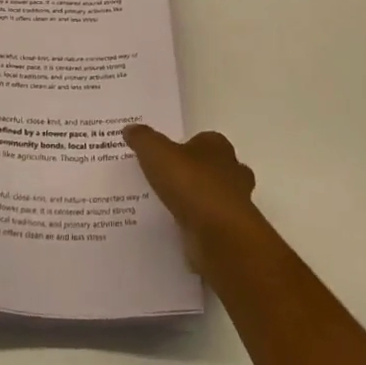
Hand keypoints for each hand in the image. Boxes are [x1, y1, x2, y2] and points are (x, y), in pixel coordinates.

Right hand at [123, 124, 261, 271]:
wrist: (219, 236)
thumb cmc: (191, 184)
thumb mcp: (156, 153)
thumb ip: (143, 139)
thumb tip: (129, 128)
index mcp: (217, 147)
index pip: (204, 140)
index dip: (187, 146)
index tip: (167, 155)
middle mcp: (232, 172)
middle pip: (215, 168)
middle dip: (197, 174)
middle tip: (167, 181)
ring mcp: (236, 205)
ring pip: (216, 197)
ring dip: (199, 202)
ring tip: (169, 207)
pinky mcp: (232, 233)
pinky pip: (212, 224)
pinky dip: (199, 227)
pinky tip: (178, 231)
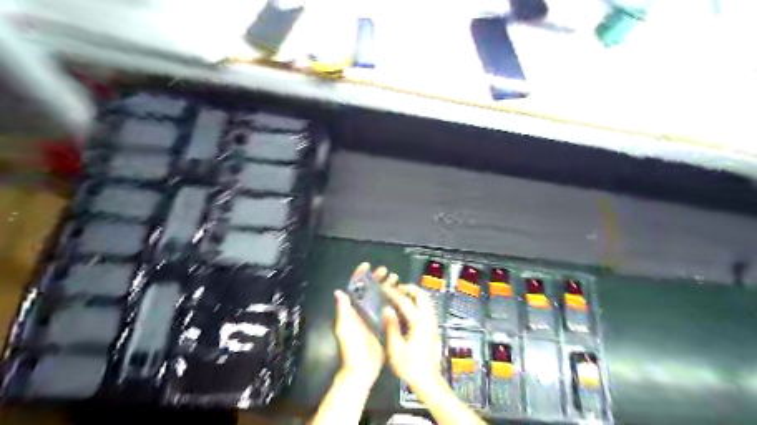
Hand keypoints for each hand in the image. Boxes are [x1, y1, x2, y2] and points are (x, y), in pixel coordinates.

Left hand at [333, 263, 397, 382]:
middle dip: (376, 278)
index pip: (355, 288)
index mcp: (352, 309)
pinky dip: (392, 300)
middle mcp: (362, 310)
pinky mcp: (382, 324)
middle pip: (369, 290)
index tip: (366, 265)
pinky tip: (399, 295)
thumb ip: (343, 310)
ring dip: (386, 286)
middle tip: (385, 271)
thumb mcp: (344, 328)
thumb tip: (339, 291)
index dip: (359, 275)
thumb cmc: (351, 347)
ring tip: (395, 279)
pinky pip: (387, 308)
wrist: (362, 368)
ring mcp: (373, 316)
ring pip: (379, 297)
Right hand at [381, 283, 444, 393]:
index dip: (393, 293)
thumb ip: (391, 327)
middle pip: (421, 295)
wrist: (428, 380)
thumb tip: (386, 309)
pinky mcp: (433, 327)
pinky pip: (427, 307)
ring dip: (415, 294)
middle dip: (409, 288)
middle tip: (396, 288)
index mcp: (418, 322)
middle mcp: (428, 319)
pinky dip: (419, 301)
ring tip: (401, 295)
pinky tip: (409, 308)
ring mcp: (433, 323)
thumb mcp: (395, 349)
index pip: (405, 301)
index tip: (383, 287)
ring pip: (427, 300)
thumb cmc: (410, 366)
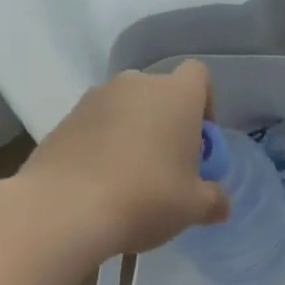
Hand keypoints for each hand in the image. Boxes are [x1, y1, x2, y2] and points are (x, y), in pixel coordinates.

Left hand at [16, 61, 229, 255]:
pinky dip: (100, 145)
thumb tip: (221, 204)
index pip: (198, 75)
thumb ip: (213, 200)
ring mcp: (95, 98)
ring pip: (125, 109)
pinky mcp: (63, 120)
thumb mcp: (192, 207)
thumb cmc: (145, 197)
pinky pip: (94, 126)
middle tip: (166, 165)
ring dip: (131, 133)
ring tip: (128, 178)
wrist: (63, 210)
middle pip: (160, 93)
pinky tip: (97, 184)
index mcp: (177, 94)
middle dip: (165, 122)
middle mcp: (137, 84)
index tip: (199, 141)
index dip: (204, 103)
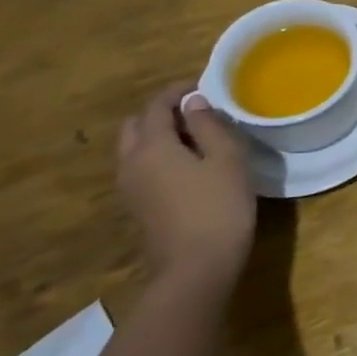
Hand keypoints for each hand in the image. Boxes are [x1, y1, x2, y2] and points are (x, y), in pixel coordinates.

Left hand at [115, 84, 256, 293]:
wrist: (195, 271)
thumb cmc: (218, 208)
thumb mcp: (226, 159)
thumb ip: (209, 126)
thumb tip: (194, 103)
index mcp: (151, 147)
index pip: (156, 105)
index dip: (177, 90)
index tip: (204, 85)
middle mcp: (131, 163)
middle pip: (135, 125)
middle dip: (161, 112)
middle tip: (196, 111)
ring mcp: (130, 189)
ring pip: (134, 149)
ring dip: (158, 135)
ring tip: (195, 137)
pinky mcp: (137, 208)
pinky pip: (140, 169)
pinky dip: (157, 156)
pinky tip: (188, 165)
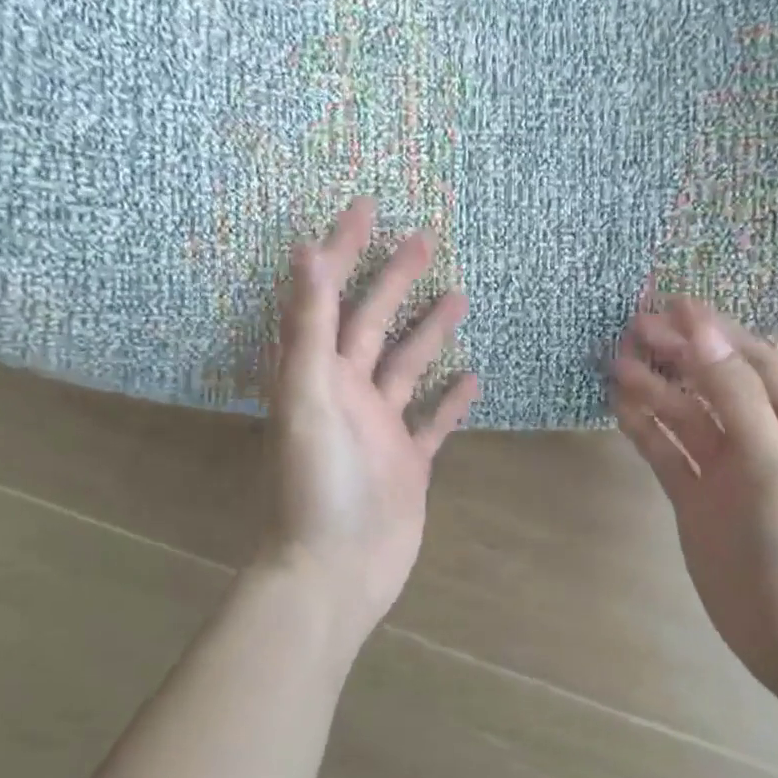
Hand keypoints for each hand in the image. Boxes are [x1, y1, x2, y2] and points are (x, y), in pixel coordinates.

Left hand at [258, 198, 477, 634]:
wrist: (334, 570)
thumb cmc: (316, 483)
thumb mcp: (307, 396)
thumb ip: (307, 327)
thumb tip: (303, 251)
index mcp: (316, 372)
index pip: (327, 296)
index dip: (342, 250)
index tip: (367, 208)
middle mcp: (346, 391)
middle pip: (371, 322)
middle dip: (395, 278)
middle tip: (425, 237)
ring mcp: (380, 426)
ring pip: (406, 365)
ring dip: (428, 331)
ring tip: (459, 295)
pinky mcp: (408, 460)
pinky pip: (433, 420)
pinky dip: (451, 398)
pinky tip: (473, 375)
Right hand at [611, 299, 777, 700]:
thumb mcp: (774, 461)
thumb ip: (736, 395)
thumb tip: (700, 329)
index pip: (750, 359)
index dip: (712, 330)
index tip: (669, 304)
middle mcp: (758, 437)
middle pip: (710, 382)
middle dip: (675, 353)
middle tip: (629, 329)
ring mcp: (723, 469)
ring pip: (683, 415)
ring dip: (652, 388)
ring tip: (613, 363)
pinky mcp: (694, 498)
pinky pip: (665, 452)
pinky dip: (643, 428)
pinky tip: (617, 407)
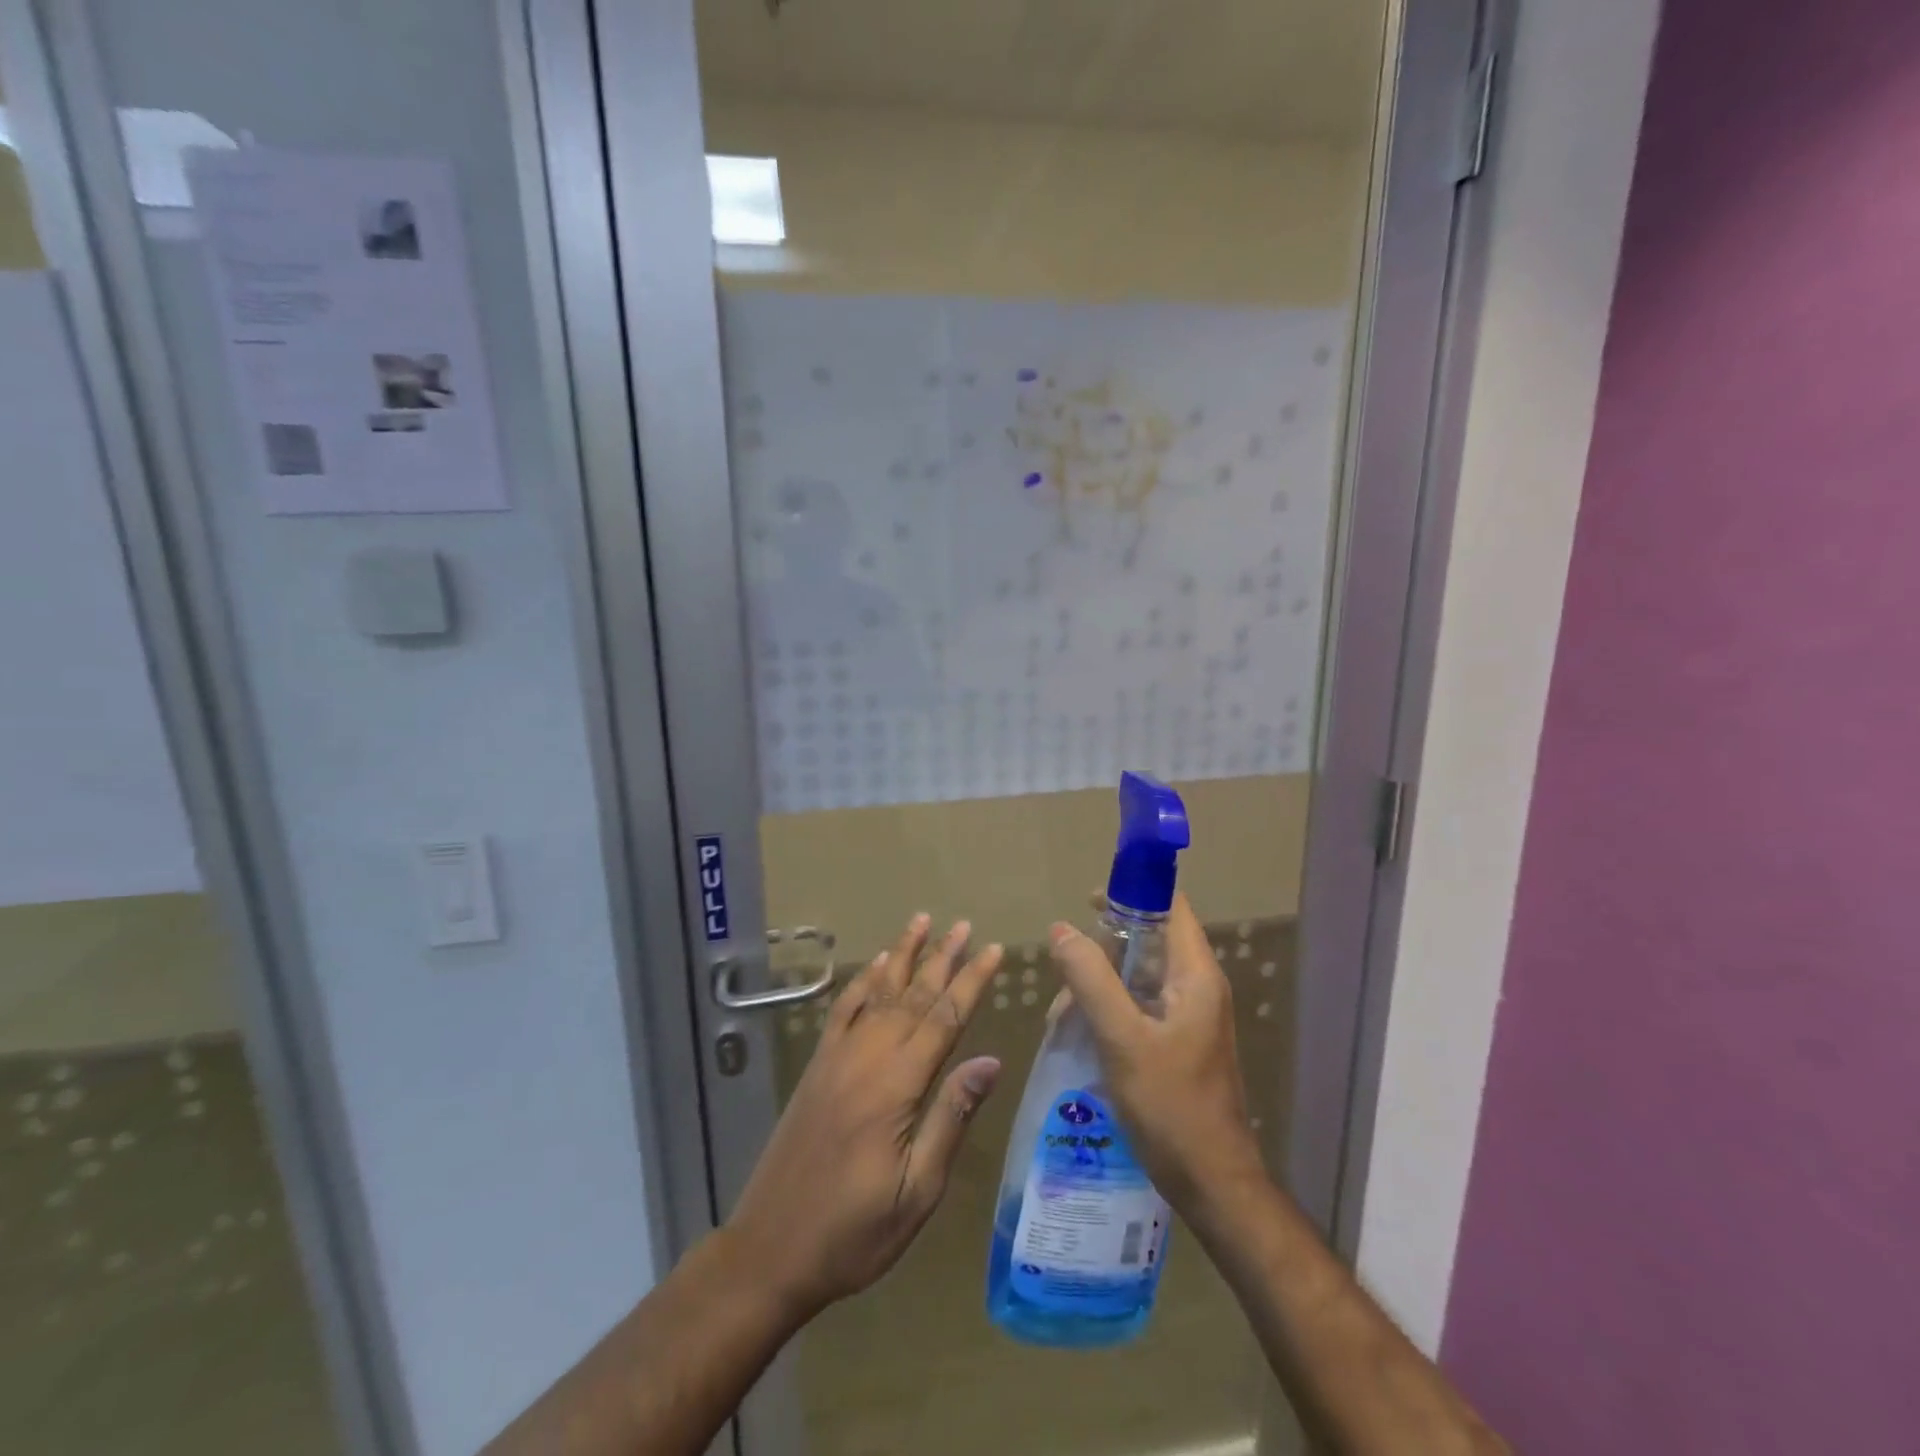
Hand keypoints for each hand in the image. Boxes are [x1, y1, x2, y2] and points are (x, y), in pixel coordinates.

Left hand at [724, 915, 1003, 1318]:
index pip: (945, 1019)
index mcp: (897, 1086)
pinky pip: (842, 1010)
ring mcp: (837, 1058)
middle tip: (964, 925)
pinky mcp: (817, 1067)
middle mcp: (867, 1058)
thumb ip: (951, 1118)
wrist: (770, 1249)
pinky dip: (862, 982)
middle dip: (943, 958)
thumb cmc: (854, 1232)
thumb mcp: (917, 1191)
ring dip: (903, 955)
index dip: (972, 981)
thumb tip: (990, 1061)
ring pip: (878, 992)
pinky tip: (875, 965)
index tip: (994, 950)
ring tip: (922, 922)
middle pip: (913, 995)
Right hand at [1049, 895, 1263, 1215]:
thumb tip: (1060, 929)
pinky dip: (1109, 1007)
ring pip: (1140, 975)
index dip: (1133, 892)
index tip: (1087, 899)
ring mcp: (1189, 1016)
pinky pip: (1139, 1005)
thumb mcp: (1123, 1039)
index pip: (1171, 907)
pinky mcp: (1178, 1042)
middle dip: (1105, 944)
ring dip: (1101, 980)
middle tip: (1065, 964)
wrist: (1212, 1183)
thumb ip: (1092, 980)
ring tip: (1064, 1009)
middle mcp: (1198, 987)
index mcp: (1196, 975)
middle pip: (1150, 939)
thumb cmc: (1172, 1107)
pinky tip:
━━━━━━━━━━━━━━━━━━━━
• How to complete this task
Go through the entries and copy every line that has "wrist".

• Exercise answer
wrist: (219, 236)
wrist: (362, 368)
wrist: (428, 380)
wrist: (63, 210)
wrist: (195, 271)
wrist: (334, 570)
wrist: (770, 1249)
wrist: (1212, 1183)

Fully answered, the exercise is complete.